In her closing statement, Trettebergstuen reaffirmed the Norwegian government’s continued commitment to promote artistic freedom and mobility:

– While it is easy to experience discouragement when the world is fragile, this is an effort we must never give up. There is no alternative. Thank you so much for the work you do, it is more important than ever, and I promise on behalf of the government we will support you and work together with you.

The impossible task

The South African-Norwegian artist Nosizwe Baqwa moved the entire audience at the conference. In a powerful spoken-word performance that sent shivers down the audiences’ spines, she underlined the indispensable societal contribution of artists, and delivered an emotional appeal for the pressing need to protect and enhance artists’ freedoms: 

“…What I know for sure is that artists are best at impossible tasks. 
Artists continue to create because they have to, because they exist in a belief and truth that what they deliver to the world is more important and greater than themselves, that one must not be stopped, one must not be silenced, that which has accompanied humanity since the beginnings, are the rhythms, are the heartbeat, our pulsating inner percussion, it is the tones that hold us together, that created a we, a us, an idea, a thought, a dream, you can not be part of the system who refuse the dreamers to come together, especially not those who are already suffering from the violence of those who want to silence them, silence them to death, you must keep the dreams and dreams alive, because it is we who keep you alive.”

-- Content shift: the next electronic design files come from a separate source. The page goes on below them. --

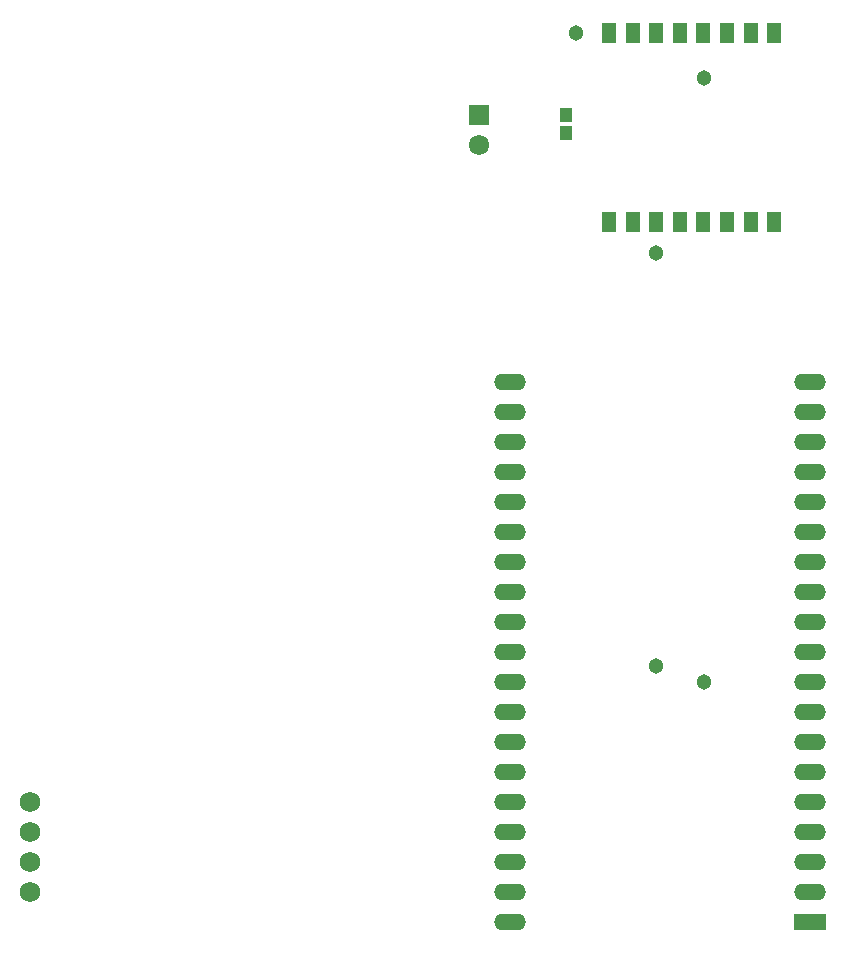
<source format=gts>
G04*
G04 #@! TF.GenerationSoftware,Altium Limited,Altium Designer,21.3.2 (30)*
G04*
G04 Layer_Color=8388736*
%FSTAX24Y24*%
%MOIN*%
G70*
G04*
G04 #@! TF.SameCoordinates,CDE3E893-1740-4E77-B8E0-51F932FF10AF*
G04*
G04*
G04 #@! TF.FilePolarity,Negative*
G04*
G01*
G75*
%ADD15R,0.0474X0.0671*%
%ADD16R,0.0434X0.0454*%
%ADD17R,0.1064X0.0552*%
%ADD18O,0.1064X0.0552*%
%ADD19C,0.0680*%
%ADD20R,0.0678X0.0678*%
%ADD21C,0.0678*%
%ADD22C,0.0513*%
D15*
X05025Y057449D02*
D03*
X049462D02*
D03*
X048675D02*
D03*
X047887D02*
D03*
X0471D02*
D03*
X046313D02*
D03*
X045525D02*
D03*
X044738D02*
D03*
X05025Y05115D02*
D03*
X049462D02*
D03*
X048675D02*
D03*
X047887D02*
D03*
X0471D02*
D03*
X046313D02*
D03*
X045525D02*
D03*
X044738D02*
D03*
D16*
X0433Y054695D02*
D03*
Y054105D02*
D03*
D17*
X05145Y0278D02*
D03*
D18*
Y0288D02*
D03*
Y0298D02*
D03*
Y0308D02*
D03*
Y0318D02*
D03*
Y0328D02*
D03*
Y0338D02*
D03*
Y0348D02*
D03*
Y0358D02*
D03*
Y0368D02*
D03*
Y0378D02*
D03*
Y0388D02*
D03*
Y0398D02*
D03*
Y0408D02*
D03*
Y0418D02*
D03*
Y0428D02*
D03*
Y0438D02*
D03*
Y0448D02*
D03*
Y0458D02*
D03*
X04145Y0278D02*
D03*
Y0288D02*
D03*
Y0298D02*
D03*
Y0308D02*
D03*
Y0318D02*
D03*
Y0328D02*
D03*
Y0338D02*
D03*
Y0348D02*
D03*
Y0358D02*
D03*
Y0368D02*
D03*
Y0378D02*
D03*
Y0388D02*
D03*
Y0398D02*
D03*
Y0408D02*
D03*
Y0418D02*
D03*
Y0428D02*
D03*
Y0438D02*
D03*
Y0448D02*
D03*
Y0458D02*
D03*
D19*
X02545Y0298D02*
D03*
Y0308D02*
D03*
Y0288D02*
D03*
Y0318D02*
D03*
D20*
X0404Y0547D02*
D03*
D21*
Y0537D02*
D03*
D22*
X04365Y05745D02*
D03*
X0479Y05595D02*
D03*
X0463Y0501D02*
D03*
Y03635D02*
D03*
X0479Y0358D02*
D03*
M02*

</source>
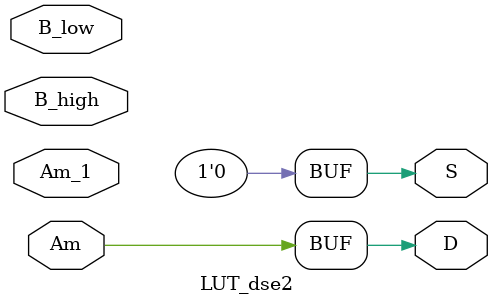
<source format=v>
`timescale 1ns/1ns
module LUT_dse2(
    input           Am          ,
    input           B_low       ,
    input           Am_1        ,
    input           B_high      ,
    output          S           ,
    output          D           //           
);

	assign D = Am;
	assign S = 1'b0;

endmodule // LUT_dse2


</source>
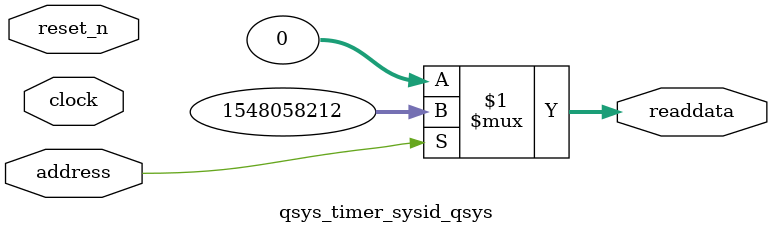
<source format=v>

`timescale 1ns / 1ps
// synthesis translate_on

// turn off superfluous verilog processor warnings 
// altera message_level Level1 
// altera message_off 10034 10035 10036 10037 10230 10240 10030 

module qsys_timer_sysid_qsys (
               // inputs:
                address,
                clock,
                reset_n,

               // outputs:
                readdata
             )
;

  output  [ 31: 0] readdata;
  input            address;
  input            clock;
  input            reset_n;

  wire    [ 31: 0] readdata;
  //control_slave, which is an e_avalon_slave
  assign readdata = address ? 1548058212 : 0;

endmodule




</source>
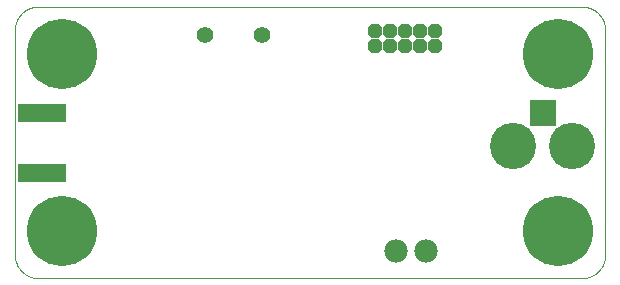
<source format=gbs>
G75*
%MOIN*%
%OFA0B0*%
%FSLAX25Y25*%
%IPPOS*%
%LPD*%
%AMOC8*
5,1,8,0,0,1.08239X$1,22.5*
%
%ADD10C,0.00000*%
%ADD11C,0.05600*%
%ADD12OC8,0.04762*%
%ADD13C,0.15424*%
%ADD14R,0.08668X0.08668*%
%ADD15R,0.16400X0.06400*%
%ADD16C,0.23400*%
%ADD17C,0.07800*%
D10*
X0010374Y0051000D02*
X0191476Y0051000D01*
X0191666Y0051002D01*
X0191856Y0051009D01*
X0192046Y0051021D01*
X0192236Y0051037D01*
X0192425Y0051057D01*
X0192614Y0051083D01*
X0192802Y0051112D01*
X0192989Y0051147D01*
X0193175Y0051186D01*
X0193360Y0051229D01*
X0193545Y0051277D01*
X0193728Y0051329D01*
X0193909Y0051385D01*
X0194089Y0051446D01*
X0194268Y0051512D01*
X0194445Y0051581D01*
X0194621Y0051655D01*
X0194794Y0051733D01*
X0194966Y0051816D01*
X0195135Y0051902D01*
X0195303Y0051992D01*
X0195468Y0052087D01*
X0195631Y0052185D01*
X0195791Y0052288D01*
X0195949Y0052394D01*
X0196104Y0052504D01*
X0196257Y0052617D01*
X0196407Y0052735D01*
X0196553Y0052856D01*
X0196697Y0052980D01*
X0196838Y0053108D01*
X0196976Y0053239D01*
X0197111Y0053374D01*
X0197242Y0053512D01*
X0197370Y0053653D01*
X0197494Y0053797D01*
X0197615Y0053943D01*
X0197733Y0054093D01*
X0197846Y0054246D01*
X0197956Y0054401D01*
X0198062Y0054559D01*
X0198165Y0054719D01*
X0198263Y0054882D01*
X0198358Y0055047D01*
X0198448Y0055215D01*
X0198534Y0055384D01*
X0198617Y0055556D01*
X0198695Y0055729D01*
X0198769Y0055905D01*
X0198838Y0056082D01*
X0198904Y0056261D01*
X0198965Y0056441D01*
X0199021Y0056622D01*
X0199073Y0056805D01*
X0199121Y0056990D01*
X0199164Y0057175D01*
X0199203Y0057361D01*
X0199238Y0057548D01*
X0199267Y0057736D01*
X0199293Y0057925D01*
X0199313Y0058114D01*
X0199329Y0058304D01*
X0199341Y0058494D01*
X0199348Y0058684D01*
X0199350Y0058874D01*
X0199350Y0133677D01*
X0199348Y0133867D01*
X0199341Y0134057D01*
X0199329Y0134247D01*
X0199313Y0134437D01*
X0199293Y0134626D01*
X0199267Y0134815D01*
X0199238Y0135003D01*
X0199203Y0135190D01*
X0199164Y0135376D01*
X0199121Y0135561D01*
X0199073Y0135746D01*
X0199021Y0135929D01*
X0198965Y0136110D01*
X0198904Y0136290D01*
X0198838Y0136469D01*
X0198769Y0136646D01*
X0198695Y0136822D01*
X0198617Y0136995D01*
X0198534Y0137167D01*
X0198448Y0137336D01*
X0198358Y0137504D01*
X0198263Y0137669D01*
X0198165Y0137832D01*
X0198062Y0137992D01*
X0197956Y0138150D01*
X0197846Y0138305D01*
X0197733Y0138458D01*
X0197615Y0138608D01*
X0197494Y0138754D01*
X0197370Y0138898D01*
X0197242Y0139039D01*
X0197111Y0139177D01*
X0196976Y0139312D01*
X0196838Y0139443D01*
X0196697Y0139571D01*
X0196553Y0139695D01*
X0196407Y0139816D01*
X0196257Y0139934D01*
X0196104Y0140047D01*
X0195949Y0140157D01*
X0195791Y0140263D01*
X0195631Y0140366D01*
X0195468Y0140464D01*
X0195303Y0140559D01*
X0195135Y0140649D01*
X0194966Y0140735D01*
X0194794Y0140818D01*
X0194621Y0140896D01*
X0194445Y0140970D01*
X0194268Y0141039D01*
X0194089Y0141105D01*
X0193909Y0141166D01*
X0193728Y0141222D01*
X0193545Y0141274D01*
X0193360Y0141322D01*
X0193175Y0141365D01*
X0192989Y0141404D01*
X0192802Y0141439D01*
X0192614Y0141468D01*
X0192425Y0141494D01*
X0192236Y0141514D01*
X0192046Y0141530D01*
X0191856Y0141542D01*
X0191666Y0141549D01*
X0191476Y0141551D01*
X0010374Y0141551D01*
X0010184Y0141549D01*
X0009994Y0141542D01*
X0009804Y0141530D01*
X0009614Y0141514D01*
X0009425Y0141494D01*
X0009236Y0141468D01*
X0009048Y0141439D01*
X0008861Y0141404D01*
X0008675Y0141365D01*
X0008490Y0141322D01*
X0008305Y0141274D01*
X0008122Y0141222D01*
X0007941Y0141166D01*
X0007761Y0141105D01*
X0007582Y0141039D01*
X0007405Y0140970D01*
X0007229Y0140896D01*
X0007056Y0140818D01*
X0006884Y0140735D01*
X0006715Y0140649D01*
X0006547Y0140559D01*
X0006382Y0140464D01*
X0006219Y0140366D01*
X0006059Y0140263D01*
X0005901Y0140157D01*
X0005746Y0140047D01*
X0005593Y0139934D01*
X0005443Y0139816D01*
X0005297Y0139695D01*
X0005153Y0139571D01*
X0005012Y0139443D01*
X0004874Y0139312D01*
X0004739Y0139177D01*
X0004608Y0139039D01*
X0004480Y0138898D01*
X0004356Y0138754D01*
X0004235Y0138608D01*
X0004117Y0138458D01*
X0004004Y0138305D01*
X0003894Y0138150D01*
X0003788Y0137992D01*
X0003685Y0137832D01*
X0003587Y0137669D01*
X0003492Y0137504D01*
X0003402Y0137336D01*
X0003316Y0137167D01*
X0003233Y0136995D01*
X0003155Y0136822D01*
X0003081Y0136646D01*
X0003012Y0136469D01*
X0002946Y0136290D01*
X0002885Y0136110D01*
X0002829Y0135929D01*
X0002777Y0135746D01*
X0002729Y0135561D01*
X0002686Y0135376D01*
X0002647Y0135190D01*
X0002612Y0135003D01*
X0002583Y0134815D01*
X0002557Y0134626D01*
X0002537Y0134437D01*
X0002521Y0134247D01*
X0002509Y0134057D01*
X0002502Y0133867D01*
X0002500Y0133677D01*
X0002500Y0058874D01*
X0002502Y0058684D01*
X0002509Y0058494D01*
X0002521Y0058304D01*
X0002537Y0058114D01*
X0002557Y0057925D01*
X0002583Y0057736D01*
X0002612Y0057548D01*
X0002647Y0057361D01*
X0002686Y0057175D01*
X0002729Y0056990D01*
X0002777Y0056805D01*
X0002829Y0056622D01*
X0002885Y0056441D01*
X0002946Y0056261D01*
X0003012Y0056082D01*
X0003081Y0055905D01*
X0003155Y0055729D01*
X0003233Y0055556D01*
X0003316Y0055384D01*
X0003402Y0055215D01*
X0003492Y0055047D01*
X0003587Y0054882D01*
X0003685Y0054719D01*
X0003788Y0054559D01*
X0003894Y0054401D01*
X0004004Y0054246D01*
X0004117Y0054093D01*
X0004235Y0053943D01*
X0004356Y0053797D01*
X0004480Y0053653D01*
X0004608Y0053512D01*
X0004739Y0053374D01*
X0004874Y0053239D01*
X0005012Y0053108D01*
X0005153Y0052980D01*
X0005297Y0052856D01*
X0005443Y0052735D01*
X0005593Y0052617D01*
X0005746Y0052504D01*
X0005901Y0052394D01*
X0006059Y0052288D01*
X0006219Y0052185D01*
X0006382Y0052087D01*
X0006547Y0051992D01*
X0006715Y0051902D01*
X0006884Y0051816D01*
X0007056Y0051733D01*
X0007229Y0051655D01*
X0007405Y0051581D01*
X0007582Y0051512D01*
X0007761Y0051446D01*
X0007941Y0051385D01*
X0008122Y0051329D01*
X0008305Y0051277D01*
X0008490Y0051229D01*
X0008675Y0051186D01*
X0008861Y0051147D01*
X0009048Y0051112D01*
X0009236Y0051083D01*
X0009425Y0051057D01*
X0009614Y0051037D01*
X0009804Y0051021D01*
X0009994Y0051009D01*
X0010184Y0051002D01*
X0010374Y0051000D01*
D11*
X0066000Y0132000D03*
X0085000Y0132000D03*
D12*
X0122500Y0133500D03*
X0127500Y0133500D03*
X0132500Y0133500D03*
X0137500Y0133500D03*
X0142500Y0133500D03*
X0142500Y0128500D03*
X0137500Y0128500D03*
X0132500Y0128500D03*
X0127500Y0128500D03*
X0122500Y0128500D03*
D13*
X0168657Y0095000D03*
X0188343Y0095000D03*
D14*
X0178500Y0106024D03*
D15*
X0011500Y0106000D03*
X0011500Y0086000D03*
D16*
X0018248Y0066748D03*
X0018248Y0125803D03*
X0183602Y0125803D03*
X0183602Y0066748D03*
D17*
X0139500Y0060000D03*
X0129500Y0060000D03*
M02*

</source>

– Excerpt from Nosizwe Baqwas piece. (Translated from Norwegian. Read the entire, original text here).

The artist Nosizwe Baqwa moved the audience with her powerful performative text and song. Photo: Akari Izumi Kvamme / Safemuse.
From the left: Celina Bright Jerman-Taylor, Ole Reitov and Ingeborg Moa discussed inconsistent visa practice and ways to overcome the current challenges. Photo: Jon Lundell / Safemuse.

Inconsistent visa practice

The conference included two panel discussions moderated by Ingeborg Moa (Norwegian Human Rights Fund). The first conversation was with Alexandra Archetti Stølen (Oslo World) and Per-Idar Almås (The Førde Traditional and World Music Festival) who shared their reflections and experiences as festival organisers. Thereafter Moa spoke with Ole Reitov (Unesco adviser and founder of Freemuse) and Celina Bright Jerman-Taylor (Safemuse) about the challenges and opportunities with regards to the 2005 Unesco convention on artistic diversity, which Norway has ratified together with 150 other countries as well as the EU. 

The discussions were followed by a performance by an anonymous Afghan singer and a mini-concert by the Malmø-based ICORN guest artist, Egyptian oud player and sound-artist Yasmine El Baramawy together with Danish tuba player Rasmus Svale Kjærgård Lund. The conference closed off with an artist talk, organised in collaboration with Riksscenen, Ballade and SalsaNor’s initiative Ella, whereby Guro Kleveland, editor of the web-magazine Ballade, interviewed Ayhvin Bruno from Venezuela, Dayami Ross from Cuba and Yasmine El Baramawy.

Thank you to our supporters

Artistic Freedom Week 2022 and conference was organised with support from the Fritt Ord Foundation (Stiftelsen Fritt Ord) and the Norwegian Culture Council (Kulturrådet).

We extend a special thanks to all the participants, the engaged audience – both physical and digital -, and our partners Riksscenen, Ballade and SalsaNor. 

Yasmine El Baramawy and Rasmus Svale Kjærgård Lund. Photo: Jon Lundell / Safemuse.
Guro Kleveland led the artist talk with Ayhvin Bruno, Dayami Ross and Yasmine El Baramawy. Photo: Jon Lundell / Safemuse.